|
My comments
APIs -
I think that as in most systems there is a written and unwritten rule about backwards compatibility - this issue arises not only in micro services but in any system exposing APIs (of course MS take this to the extreme) - any service that exposes an API does so with the intent to support it in a backwards compatible way. Changes in APIs that must break this rule should create a separate API and support both for a period of time until the deprecated service is discarded.
Auditing -
Auditing is an important aspect but i believe it would be best to let the storage engine handle this internally if possible - i do have experience with this being implemented by the application - but i think it would be wiser for the built in auditing of the storage engines to handle this - for example - mongo enterprise does offer this feature
an important concept as well is a type of copying of configuration - for example - a customer wants to set up a staging environment and test out configs there - once happy - they want to export those into a prod environment and not have to redo everything - this means configurations existing in both prod and staging --> staging overwrites (and this is not based on the _id - but on business keys)
Latency -
i think it would be great to create a set of performance requirements up front - what is the expected latency for the ui to display data from an API - round trip including display / without display ? 500 / 750 milli? if we set this then we can check ourselves along the way as well.
Reporting -
i think we discussed this - but all data needs to be exposed in a database so that standard db tools can be used to create a wide variety of reports (alot of them customizable by the customer - existing tools allow for this - as for open source - pentaho comes to mind)
Backup restore -
i think we should aim for basically , well almost everything in the database - even potentially files - backing up and restoring, DR would be simplified in such a case. then it comes down to a question of the storage engine - some allow you to take snapshots at any point in time - others, for example oracle need to go into a type of backing up mode while the backup happens - if we are building for an aws type main install this falls on the service providers i believe (aws snapshots, etc...) - i actually have implemented this using jenkins - exposing a REST API in the application to back up / restore / restart / etc.. cassandra which called Jekins REST APIs to run commands against the storage.
Performance -
I think this gets broken down into a few phases
- Performance testing and scalability testing which should give a rough idea of the amount of data / load / tenants a single saas install can support
- Performance monitoring of system resources and the software to track the need of adding resources (both software and hardware) - ELK / Nagios / etc...

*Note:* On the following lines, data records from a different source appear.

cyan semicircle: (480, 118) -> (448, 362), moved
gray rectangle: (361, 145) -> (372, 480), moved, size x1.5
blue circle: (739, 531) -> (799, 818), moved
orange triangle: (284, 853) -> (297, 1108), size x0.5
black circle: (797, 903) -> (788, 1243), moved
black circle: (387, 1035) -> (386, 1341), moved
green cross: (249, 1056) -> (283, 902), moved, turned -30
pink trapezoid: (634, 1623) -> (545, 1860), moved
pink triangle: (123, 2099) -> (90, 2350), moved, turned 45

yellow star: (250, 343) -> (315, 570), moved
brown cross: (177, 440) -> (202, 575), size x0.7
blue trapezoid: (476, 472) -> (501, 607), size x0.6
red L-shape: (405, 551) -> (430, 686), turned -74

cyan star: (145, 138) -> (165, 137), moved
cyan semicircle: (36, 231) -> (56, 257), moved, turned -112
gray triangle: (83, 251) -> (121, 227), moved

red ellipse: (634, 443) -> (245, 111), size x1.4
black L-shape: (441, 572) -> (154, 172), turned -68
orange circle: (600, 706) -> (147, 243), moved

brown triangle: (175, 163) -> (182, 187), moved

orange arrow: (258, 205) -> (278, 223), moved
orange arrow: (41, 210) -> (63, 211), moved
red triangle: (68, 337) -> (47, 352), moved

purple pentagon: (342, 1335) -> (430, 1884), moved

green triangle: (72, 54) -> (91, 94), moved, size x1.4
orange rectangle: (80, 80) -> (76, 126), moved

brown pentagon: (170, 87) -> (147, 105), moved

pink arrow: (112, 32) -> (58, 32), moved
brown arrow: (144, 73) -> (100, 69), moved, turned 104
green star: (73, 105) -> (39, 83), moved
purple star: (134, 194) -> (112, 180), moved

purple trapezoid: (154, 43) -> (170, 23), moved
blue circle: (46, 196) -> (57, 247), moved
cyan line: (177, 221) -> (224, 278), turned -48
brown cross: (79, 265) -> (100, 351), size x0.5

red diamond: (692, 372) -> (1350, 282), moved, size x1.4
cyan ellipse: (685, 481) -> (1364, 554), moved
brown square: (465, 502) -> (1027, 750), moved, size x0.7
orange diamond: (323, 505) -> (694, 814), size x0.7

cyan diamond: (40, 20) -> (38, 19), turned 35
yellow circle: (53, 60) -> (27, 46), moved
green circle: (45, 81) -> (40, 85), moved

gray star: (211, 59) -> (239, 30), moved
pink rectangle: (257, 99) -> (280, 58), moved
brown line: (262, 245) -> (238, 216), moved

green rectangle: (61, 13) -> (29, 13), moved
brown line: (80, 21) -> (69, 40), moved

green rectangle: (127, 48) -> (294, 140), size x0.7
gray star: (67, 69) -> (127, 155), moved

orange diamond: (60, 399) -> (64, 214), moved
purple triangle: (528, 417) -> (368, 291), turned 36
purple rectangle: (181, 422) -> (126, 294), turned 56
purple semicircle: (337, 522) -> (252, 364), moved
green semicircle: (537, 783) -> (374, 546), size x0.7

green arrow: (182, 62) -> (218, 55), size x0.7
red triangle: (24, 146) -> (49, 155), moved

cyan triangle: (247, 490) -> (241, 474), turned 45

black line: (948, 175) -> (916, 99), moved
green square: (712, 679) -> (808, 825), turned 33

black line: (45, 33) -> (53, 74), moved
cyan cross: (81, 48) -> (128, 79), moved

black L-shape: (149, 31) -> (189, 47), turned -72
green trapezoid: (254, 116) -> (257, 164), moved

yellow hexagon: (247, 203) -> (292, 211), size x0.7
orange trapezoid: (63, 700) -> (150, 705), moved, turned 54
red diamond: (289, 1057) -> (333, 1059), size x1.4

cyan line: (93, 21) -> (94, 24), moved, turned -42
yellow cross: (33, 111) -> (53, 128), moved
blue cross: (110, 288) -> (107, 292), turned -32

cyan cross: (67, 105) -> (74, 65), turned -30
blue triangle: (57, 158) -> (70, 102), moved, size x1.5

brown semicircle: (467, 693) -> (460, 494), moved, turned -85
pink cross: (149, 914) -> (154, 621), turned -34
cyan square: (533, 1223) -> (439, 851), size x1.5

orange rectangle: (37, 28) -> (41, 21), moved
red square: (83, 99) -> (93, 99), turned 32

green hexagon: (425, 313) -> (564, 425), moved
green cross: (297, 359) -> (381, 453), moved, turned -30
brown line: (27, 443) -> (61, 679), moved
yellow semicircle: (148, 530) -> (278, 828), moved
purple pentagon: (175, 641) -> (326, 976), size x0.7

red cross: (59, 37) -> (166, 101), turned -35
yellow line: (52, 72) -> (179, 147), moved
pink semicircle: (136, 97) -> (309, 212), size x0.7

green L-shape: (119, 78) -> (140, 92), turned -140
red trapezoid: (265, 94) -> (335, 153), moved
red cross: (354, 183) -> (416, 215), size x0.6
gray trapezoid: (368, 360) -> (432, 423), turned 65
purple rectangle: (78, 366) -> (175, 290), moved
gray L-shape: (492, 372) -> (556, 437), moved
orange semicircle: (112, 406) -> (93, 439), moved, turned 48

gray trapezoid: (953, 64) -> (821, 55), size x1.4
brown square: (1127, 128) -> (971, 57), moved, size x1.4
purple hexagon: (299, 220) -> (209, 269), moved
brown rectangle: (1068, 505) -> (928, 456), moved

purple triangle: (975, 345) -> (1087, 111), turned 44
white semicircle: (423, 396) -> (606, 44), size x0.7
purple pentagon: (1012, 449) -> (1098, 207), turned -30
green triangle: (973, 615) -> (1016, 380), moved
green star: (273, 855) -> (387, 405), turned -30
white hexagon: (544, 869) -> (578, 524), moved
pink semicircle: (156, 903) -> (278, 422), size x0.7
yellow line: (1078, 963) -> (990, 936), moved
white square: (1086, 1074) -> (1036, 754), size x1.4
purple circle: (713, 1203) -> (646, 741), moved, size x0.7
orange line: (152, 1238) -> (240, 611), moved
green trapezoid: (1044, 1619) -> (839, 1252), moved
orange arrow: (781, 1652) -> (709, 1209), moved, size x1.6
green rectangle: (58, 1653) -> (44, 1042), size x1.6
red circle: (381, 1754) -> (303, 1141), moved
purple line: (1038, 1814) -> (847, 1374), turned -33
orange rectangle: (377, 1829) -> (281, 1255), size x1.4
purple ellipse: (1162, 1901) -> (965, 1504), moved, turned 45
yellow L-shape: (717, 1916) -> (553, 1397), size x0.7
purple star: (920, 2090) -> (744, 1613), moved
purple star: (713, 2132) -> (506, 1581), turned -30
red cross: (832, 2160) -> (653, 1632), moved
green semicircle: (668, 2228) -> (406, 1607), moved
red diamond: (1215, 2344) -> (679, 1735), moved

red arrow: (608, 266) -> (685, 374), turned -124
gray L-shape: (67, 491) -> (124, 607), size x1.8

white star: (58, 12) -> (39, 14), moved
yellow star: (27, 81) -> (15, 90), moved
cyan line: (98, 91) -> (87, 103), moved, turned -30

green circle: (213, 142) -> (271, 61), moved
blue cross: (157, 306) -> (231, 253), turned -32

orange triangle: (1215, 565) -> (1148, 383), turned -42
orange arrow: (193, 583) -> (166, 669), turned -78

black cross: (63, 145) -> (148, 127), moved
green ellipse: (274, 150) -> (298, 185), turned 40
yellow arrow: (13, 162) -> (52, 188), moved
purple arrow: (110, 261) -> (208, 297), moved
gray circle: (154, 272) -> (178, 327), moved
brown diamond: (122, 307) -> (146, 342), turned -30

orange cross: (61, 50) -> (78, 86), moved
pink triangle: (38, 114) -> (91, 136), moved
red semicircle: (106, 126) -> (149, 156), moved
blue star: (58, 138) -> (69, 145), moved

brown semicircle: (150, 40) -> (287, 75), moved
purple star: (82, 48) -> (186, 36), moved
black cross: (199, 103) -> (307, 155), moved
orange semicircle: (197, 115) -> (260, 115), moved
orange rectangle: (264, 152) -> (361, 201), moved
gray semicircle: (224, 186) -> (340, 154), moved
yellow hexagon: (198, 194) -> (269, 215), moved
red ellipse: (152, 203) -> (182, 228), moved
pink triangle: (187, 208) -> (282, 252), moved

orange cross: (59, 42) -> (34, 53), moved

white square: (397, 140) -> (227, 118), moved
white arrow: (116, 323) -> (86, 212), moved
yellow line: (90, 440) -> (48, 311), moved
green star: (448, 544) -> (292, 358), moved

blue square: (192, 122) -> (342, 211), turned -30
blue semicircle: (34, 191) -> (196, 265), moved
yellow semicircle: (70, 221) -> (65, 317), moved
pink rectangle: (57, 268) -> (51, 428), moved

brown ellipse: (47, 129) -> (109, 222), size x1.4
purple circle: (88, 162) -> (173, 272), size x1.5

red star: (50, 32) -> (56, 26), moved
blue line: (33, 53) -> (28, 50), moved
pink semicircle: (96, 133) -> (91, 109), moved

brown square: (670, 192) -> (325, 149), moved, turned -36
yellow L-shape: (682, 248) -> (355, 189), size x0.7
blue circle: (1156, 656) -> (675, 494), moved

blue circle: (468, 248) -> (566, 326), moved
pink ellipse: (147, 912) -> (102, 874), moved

- The tools needed to add resources (basically deployment of replicated pieces of software - including DB) - i dont necessarily believe elasticity is needed in our case - i see the big value in this when resources are needed in spurts and i am not sure this is the case here - but time will tell.
- Ability of the software to scale out while understanding performance ramifications of the scale out - i dont think this should be an issue - however for example in Oracle , using rac requires a dedicated network between oracle servers or it wont work
- Ability to move tenants across installations - to balance out load over multiple installs if needed
- Throttle tenant load
I dont believe (6) is critical at stage 1 - i think that the heavy lifting will be scheduled by the service providers and not by tenants - i think it is a big mistake to allow tenants to run any major batch processes on there own whenever they like on the service provider's hardware, a saas no no in my opinion - these processes will usually be in off peak hours (midnight - 7 am or something of the sort) - for example, i would expect at least one install in the west coast, east coast, europe, asia, etc..
A single install will need to support the expected heavy lifting (for example overnight) - hence a single install will need to be sized to grow accordingly.
As for real time i believe we will supply software solutions for this - for example - getting real time availability of items - think google scholar - might require a write through cache or something to support the load.
|